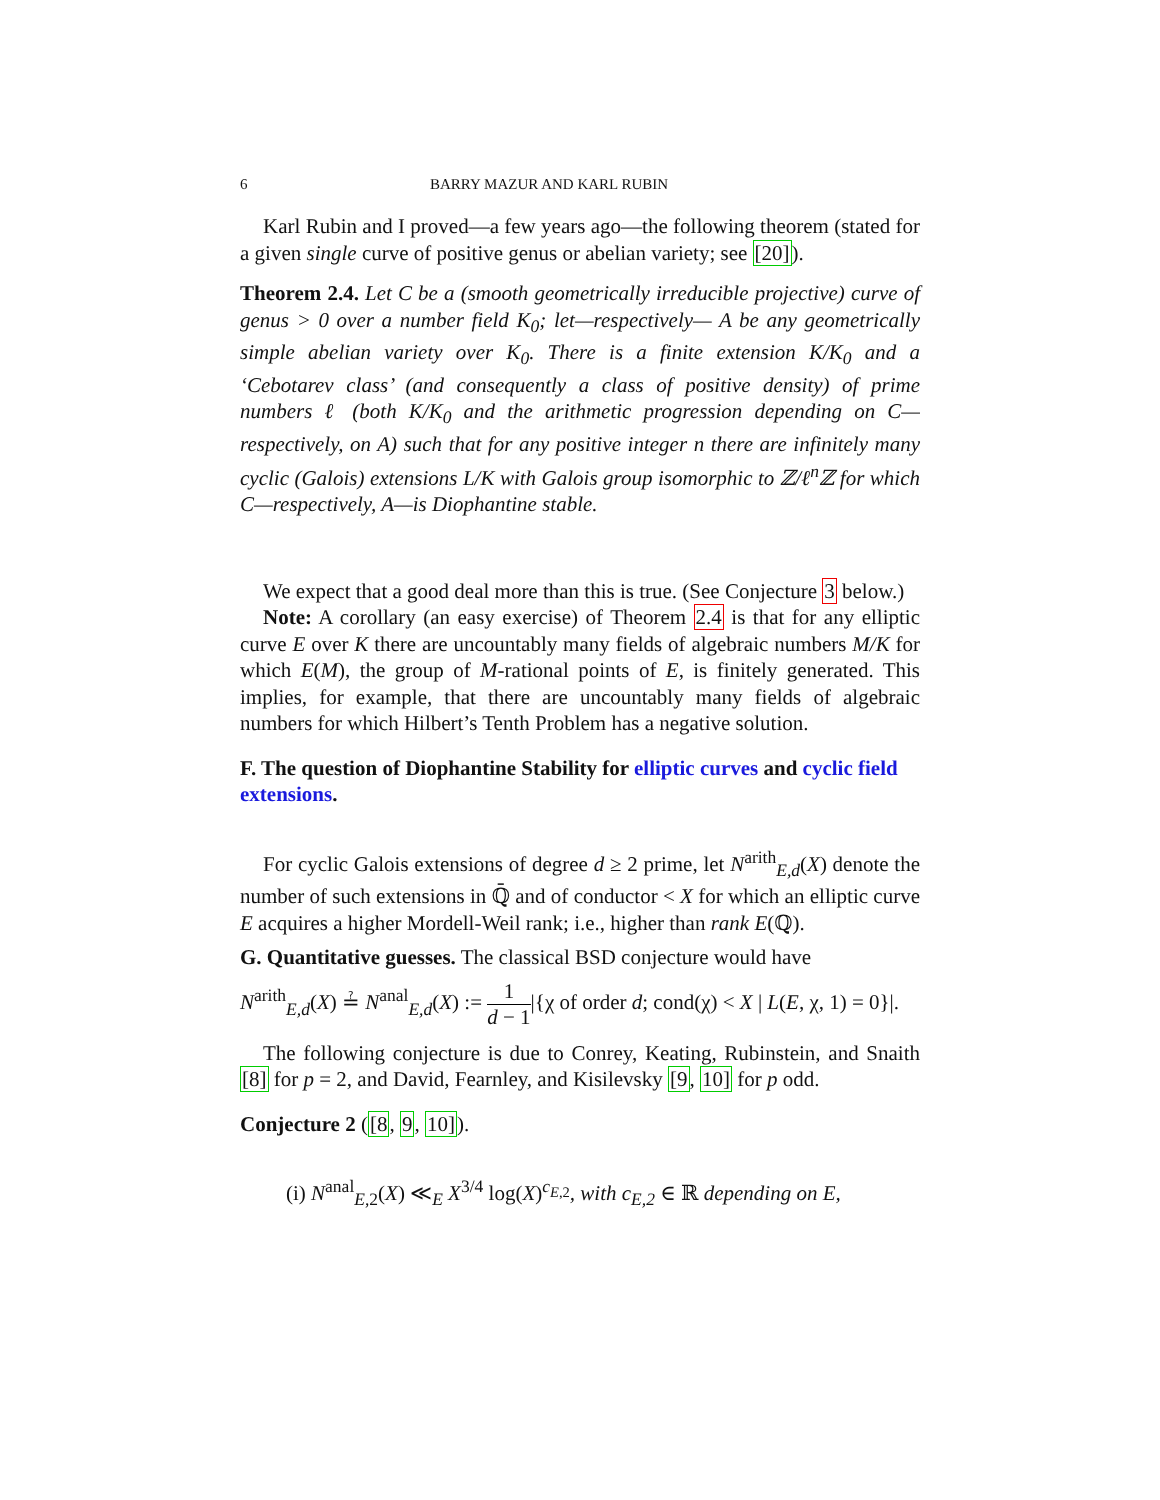6 BARRY MAZUR AND KARL RUBIN
Karl Rubin and I proved—a few years ago—the following theorem (stated for a given single curve of positive genus or abelian variety; see [20]).
Theorem 2.4. Let C be a (smooth geometrically irreducible projective) curve of genus > 0 over a number field K<sub>0</sub>; let—respectively— A be any geometrically simple abelian variety over K<sub>0</sub>. There is a finite extension K/K<sub>0</sub> and a ‘Cebotarev class’ (and consequently a class of positive density) of prime numbers ℓ (both K/K<sub>0</sub> and the arithmetic progression depending on C—respectively, on A) such that for any positive integer n there are infinitely many cyclic (Galois) extensions L/K with Galois group isomorphic to ℤ/ℓ<sup>n</sup>ℤ for which C—respectively, A—is Diophantine stable.
We expect that a good deal more than this is true. (See Conjecture 3 below.)
Note: A corollary (an easy exercise) of Theorem 2.4 is that for any elliptic curve E over K there are uncountably many fields of algebraic numbers M/K for which E(M), the group of M-rational points of E, is finitely generated. This implies, for example, that there are uncountably many fields of algebraic numbers for which Hilbert’s Tenth Problem has a negative solution.
F. The question of Diophantine Stability for elliptic curves and cyclic field extensions.
For cyclic Galois extensions of degree d ≥ 2 prime, let N<sup>arith</sup><sub>E,d</sub>(X) denote the number of such extensions in ℚ̄ and of conductor < X for which an elliptic curve E acquires a higher Mordell-Weil rank; i.e., higher than rank E(ℚ).
G. Quantitative guesses. The classical BSD conjecture would have
N<sup>arith</sup><sub>E,d</sub>(X) ≟ N<sup>anal</sup><sub>E,d</sub>(X) := 1 d − 1|{χ of order d; cond(χ) < X | L(E, χ, 1) = 0}|.
The following conjecture is due to Conrey, Keating, Rubinstein, and Snaith [8] for p = 2, and David, Fearnley, and Kisilevsky [9, 10] for p odd.
Conjecture 2 ([8, 9, 10]).
(i) N<sup>anal</sup><sub>E,2</sub>(X) ≪<sub>E</sub> X<sup>3/4</sup> log(X)<sup>c<sub>E,2</sub></sup>, with c<sub>E,2</sub> ∈ ℝ depending on E,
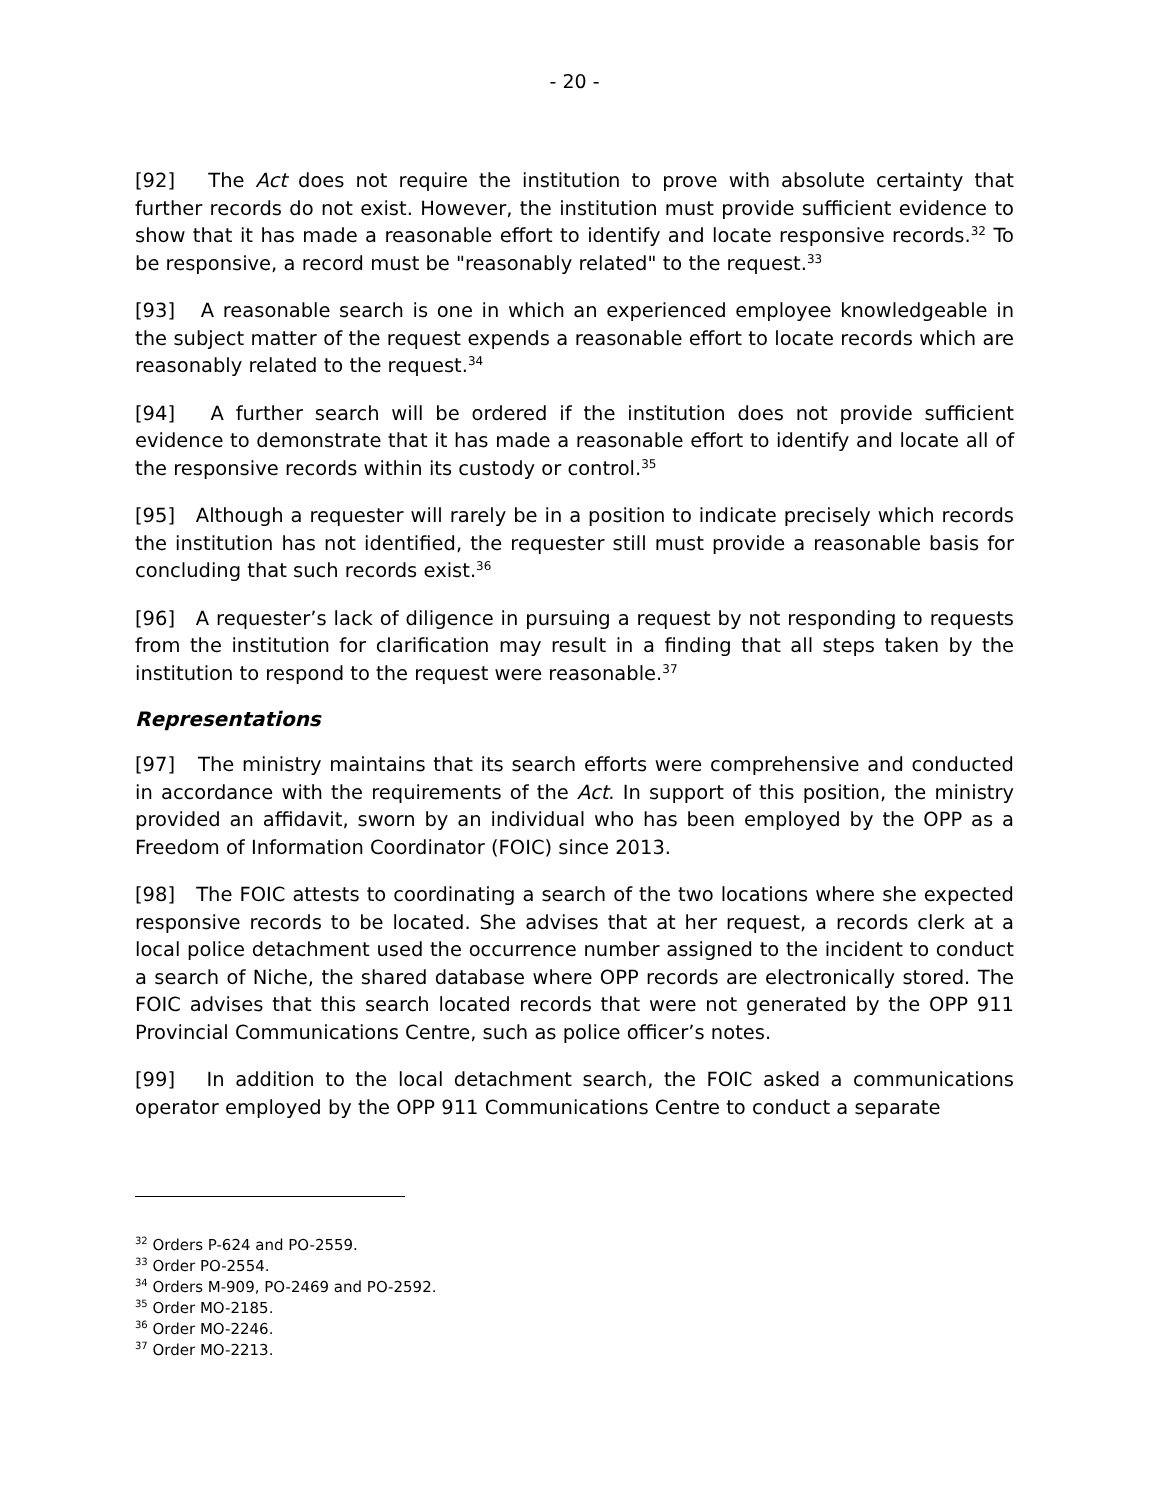- 20 -
[92] The Act does not require the institution to prove with absolute certainty that further records do not exist. However, the institution must provide sufficient evidence to show that it has made a reasonable effort to identify and locate responsive records.<sup>32</sup> To be responsive, a record must be "reasonably related" to the request.<sup>33</sup>
[93] A reasonable search is one in which an experienced employee knowledgeable in the subject matter of the request expends a reasonable effort to locate records which are reasonably related to the request.<sup>34</sup>
[94] A further search will be ordered if the institution does not provide sufficient evidence to demonstrate that it has made a reasonable effort to identify and locate all of the responsive records within its custody or control.<sup>35</sup>
[95] Although a requester will rarely be in a position to indicate precisely which records the institution has not identified, the requester still must provide a reasonable basis for concluding that such records exist.<sup>36</sup>
[96] A requester’s lack of diligence in pursuing a request by not responding to requests from the institution for clarification may result in a finding that all steps taken by the institution to respond to the request were reasonable.<sup>37</sup>
Representations
[97] The ministry maintains that its search efforts were comprehensive and conducted in accordance with the requirements of the Act. In support of this position, the ministry provided an affidavit, sworn by an individual who has been employed by the OPP as a Freedom of Information Coordinator (FOIC) since 2013.
[98] The FOIC attests to coordinating a search of the two locations where she expected responsive records to be located. She advises that at her request, a records clerk at a local police detachment used the occurrence number assigned to the incident to conduct a search of Niche, the shared database where OPP records are electronically stored. The FOIC advises that this search located records that were not generated by the OPP 911 Provincial Communications Centre, such as police officer’s notes.
[99] In addition to the local detachment search, the FOIC asked a communications operator employed by the OPP 911 Communications Centre to conduct a separate
<sup>32</sup> Orders P-624 and PO-2559.
<sup>33</sup> Order PO-2554.
<sup>34</sup> Orders M-909, PO-2469 and PO-2592.
<sup>35</sup> Order MO-2185.
<sup>36</sup> Order MO-2246.
<sup>37</sup> Order MO-2213.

*Directions:*
Among the lines of the material above, find those with the word "than". Copy each one.

*Response to this task:*
We expect that a good deal more than this is true. (See Conjecture 3 below.)
For cyclic Galois extensions of degree d ≥ 2 prime, let N<sup>arith</sup><sub>E,d</sub>(X) denote the number of such extensions in ℚ̄ and of conductor < X for which an elliptic curve E acquires a higher Mordell-Weil rank; i.e., higher than rank E(ℚ).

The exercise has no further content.